Every line from the start of the records through the line with "pinky pip: (166, 215)" is to be written out exactly; pictures are not.

## Data listing

++++++++

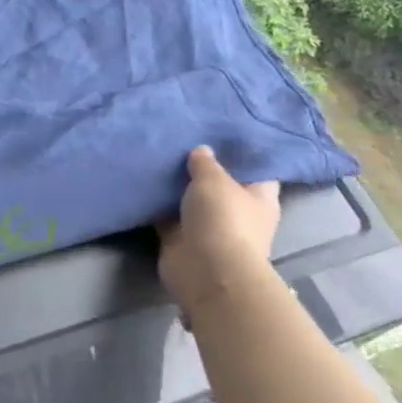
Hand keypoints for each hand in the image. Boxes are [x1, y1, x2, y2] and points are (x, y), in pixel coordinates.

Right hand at [158, 146, 280, 314]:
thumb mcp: (214, 180)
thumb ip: (205, 162)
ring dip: (176, 185)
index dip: (241, 153)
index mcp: (259, 198)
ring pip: (190, 199)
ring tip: (156, 155)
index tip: (219, 133)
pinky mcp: (181, 238)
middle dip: (201, 167)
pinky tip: (142, 181)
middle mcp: (237, 212)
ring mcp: (209, 227)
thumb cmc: (223, 219)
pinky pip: (166, 215)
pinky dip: (156, 203)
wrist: (205, 269)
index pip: (256, 170)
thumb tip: (202, 150)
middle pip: (220, 184)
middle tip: (180, 139)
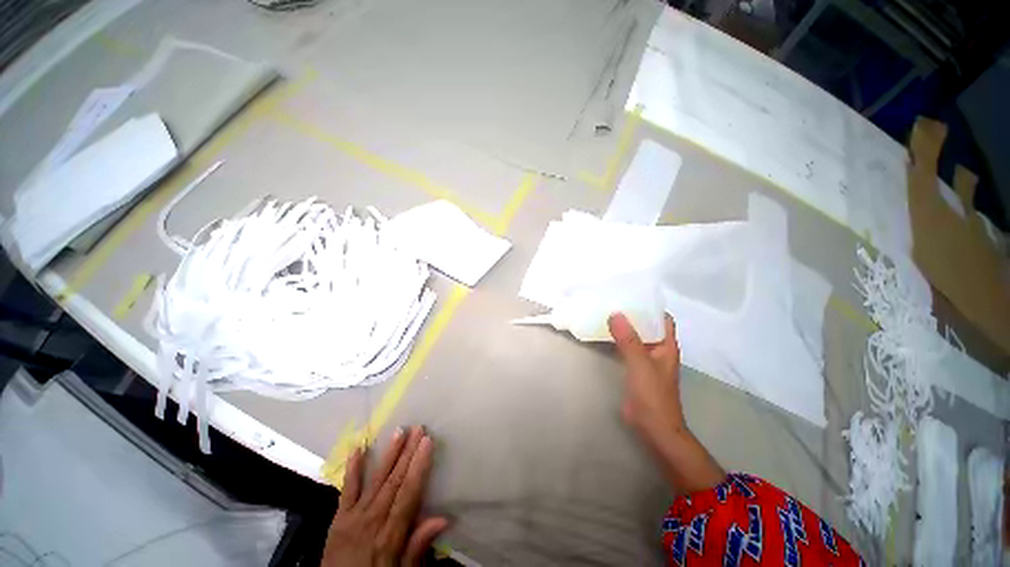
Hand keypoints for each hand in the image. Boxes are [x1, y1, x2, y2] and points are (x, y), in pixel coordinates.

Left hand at [322, 426, 448, 566]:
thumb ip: (417, 547)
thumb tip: (443, 519)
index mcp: (390, 535)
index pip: (408, 494)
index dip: (419, 466)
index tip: (427, 442)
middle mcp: (372, 520)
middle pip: (394, 481)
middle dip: (408, 453)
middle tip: (418, 428)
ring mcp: (353, 517)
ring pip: (375, 480)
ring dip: (389, 454)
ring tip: (399, 431)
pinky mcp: (339, 518)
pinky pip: (347, 490)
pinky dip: (352, 469)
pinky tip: (357, 448)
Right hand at [608, 312, 724, 493]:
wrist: (653, 427)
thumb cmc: (652, 394)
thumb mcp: (640, 363)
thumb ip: (628, 339)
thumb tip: (615, 313)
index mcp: (666, 345)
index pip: (662, 319)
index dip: (650, 306)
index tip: (631, 296)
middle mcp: (658, 349)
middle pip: (647, 326)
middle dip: (633, 314)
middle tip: (612, 302)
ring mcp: (647, 360)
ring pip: (636, 337)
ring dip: (624, 327)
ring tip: (606, 314)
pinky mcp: (636, 369)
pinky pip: (627, 348)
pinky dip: (619, 340)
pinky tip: (606, 335)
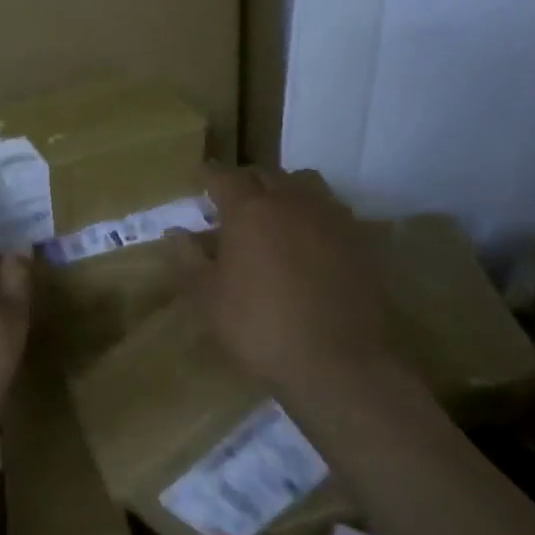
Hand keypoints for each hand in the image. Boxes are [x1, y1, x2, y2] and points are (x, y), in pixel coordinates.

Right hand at [167, 167, 396, 401]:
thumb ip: (189, 260)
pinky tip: (308, 238)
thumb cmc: (260, 327)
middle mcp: (291, 201)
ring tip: (273, 213)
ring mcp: (330, 216)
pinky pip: (330, 208)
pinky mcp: (359, 238)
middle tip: (231, 202)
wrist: (339, 360)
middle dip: (245, 182)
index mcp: (249, 211)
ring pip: (303, 183)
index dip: (209, 176)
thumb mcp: (209, 299)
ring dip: (283, 190)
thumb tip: (176, 232)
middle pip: (265, 175)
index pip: (224, 176)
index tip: (200, 180)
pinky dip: (313, 212)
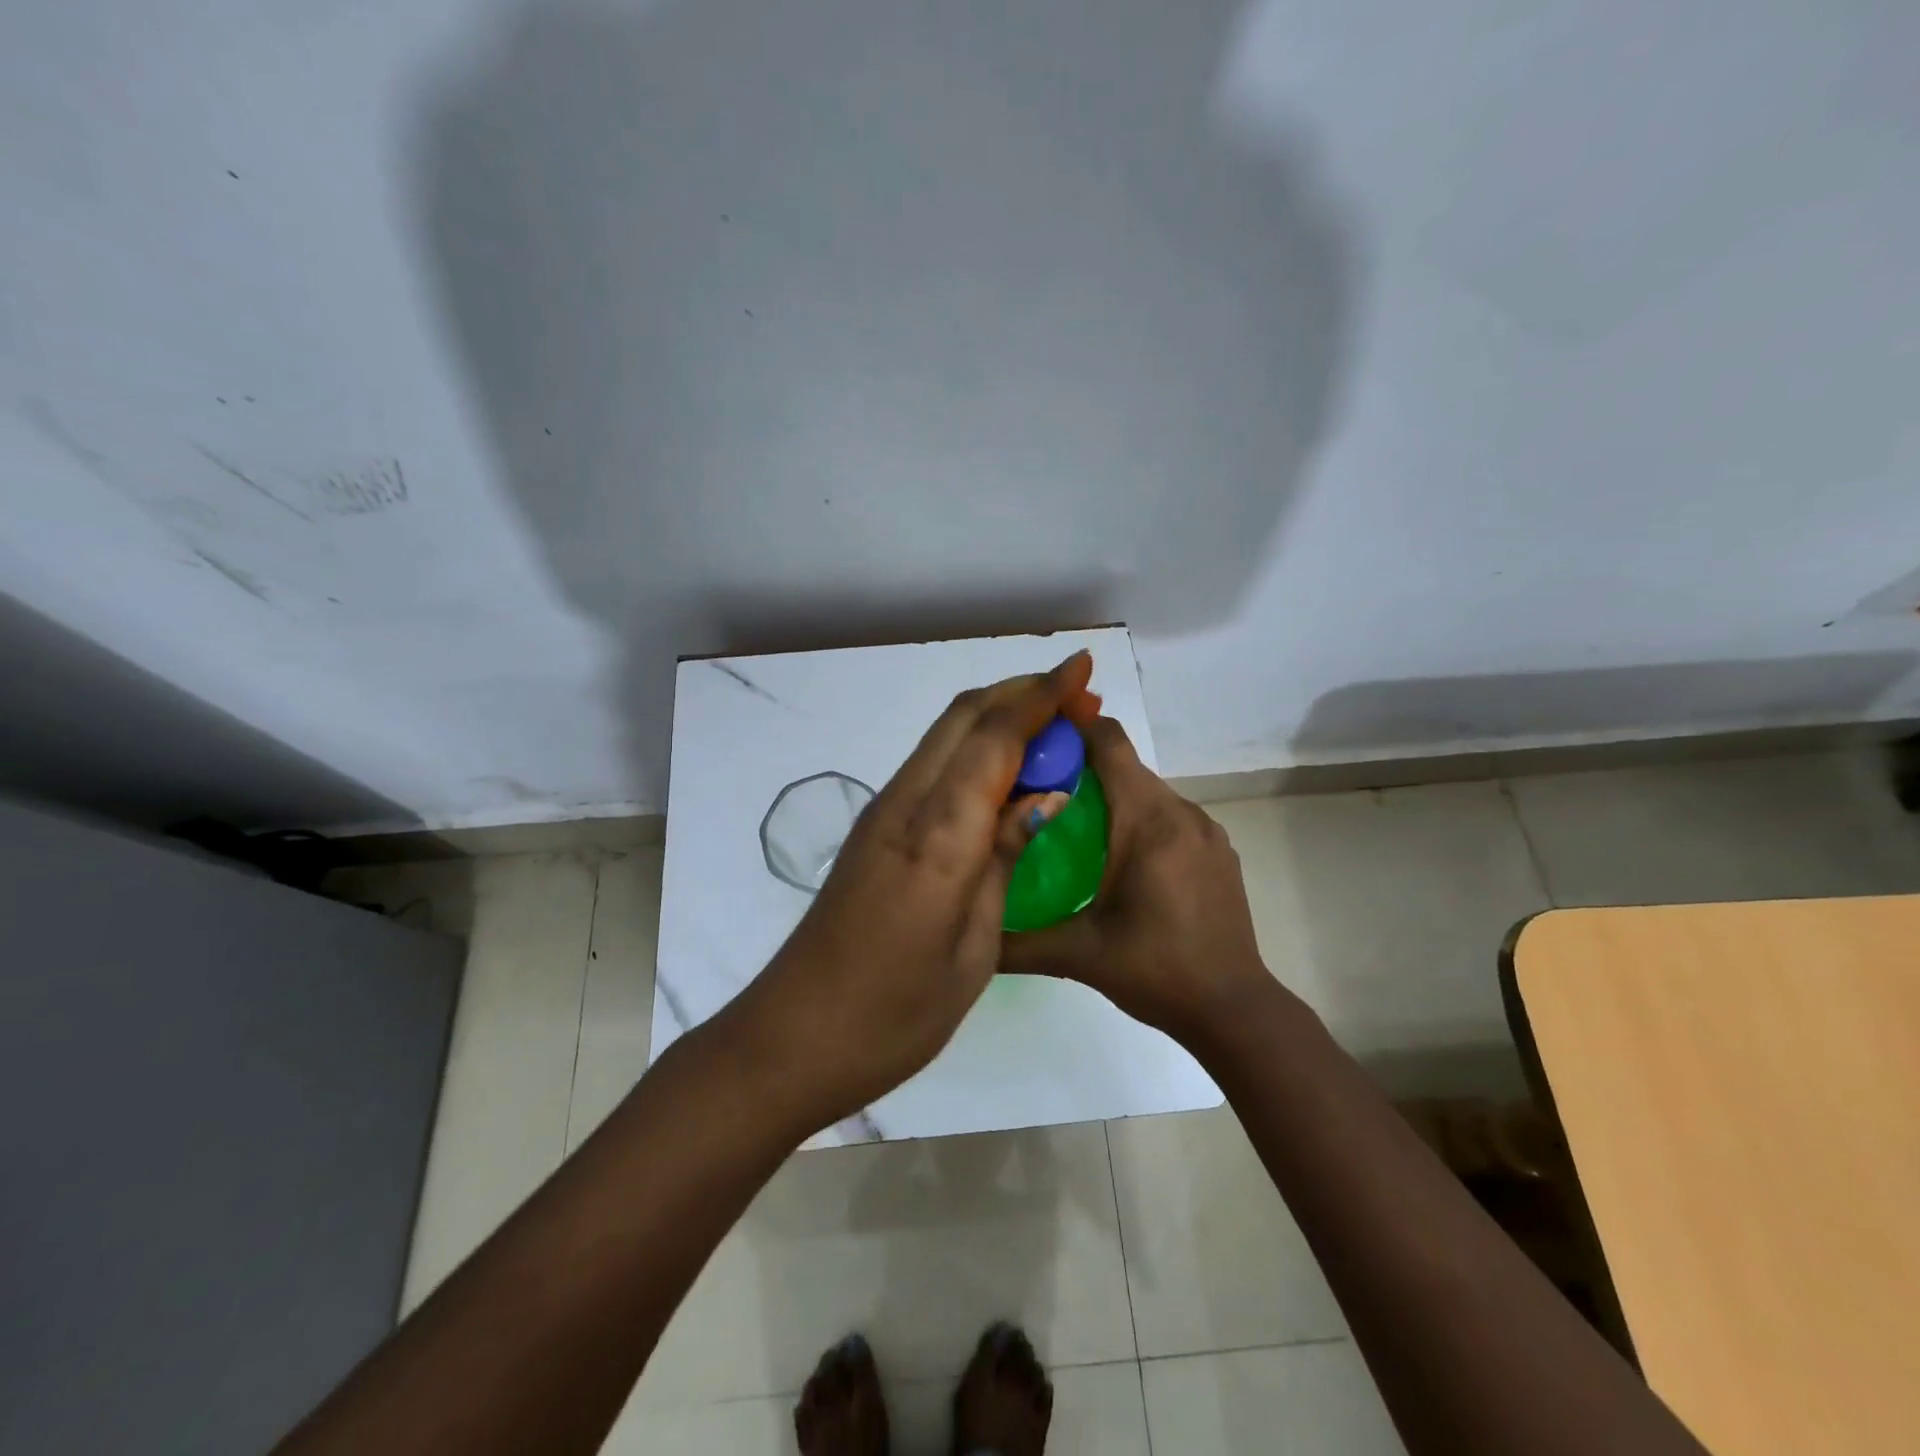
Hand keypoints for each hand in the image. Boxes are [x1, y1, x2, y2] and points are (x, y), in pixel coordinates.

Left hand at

++++++++

## Answer to this task
Hand keypoints for each hand in the image. Boxes are [x1, y1, x2, y2] and points are (x, y), in pixel coordinates.

Right hand at [158, 146, 280, 314]:
thumb mcp: (214, 180)
thumb ip: (205, 162)
ring dip: (176, 185)
index dip: (241, 153)
index mcp: (259, 198)
ring pip: (190, 199)
ring tip: (156, 155)
index tip: (219, 133)
pinky mcp: (181, 238)
middle dip: (201, 167)
pinky tip: (142, 181)
middle mcp: (237, 212)
ring mcp: (209, 227)
thumb cmc: (223, 219)
pinky pip: (166, 215)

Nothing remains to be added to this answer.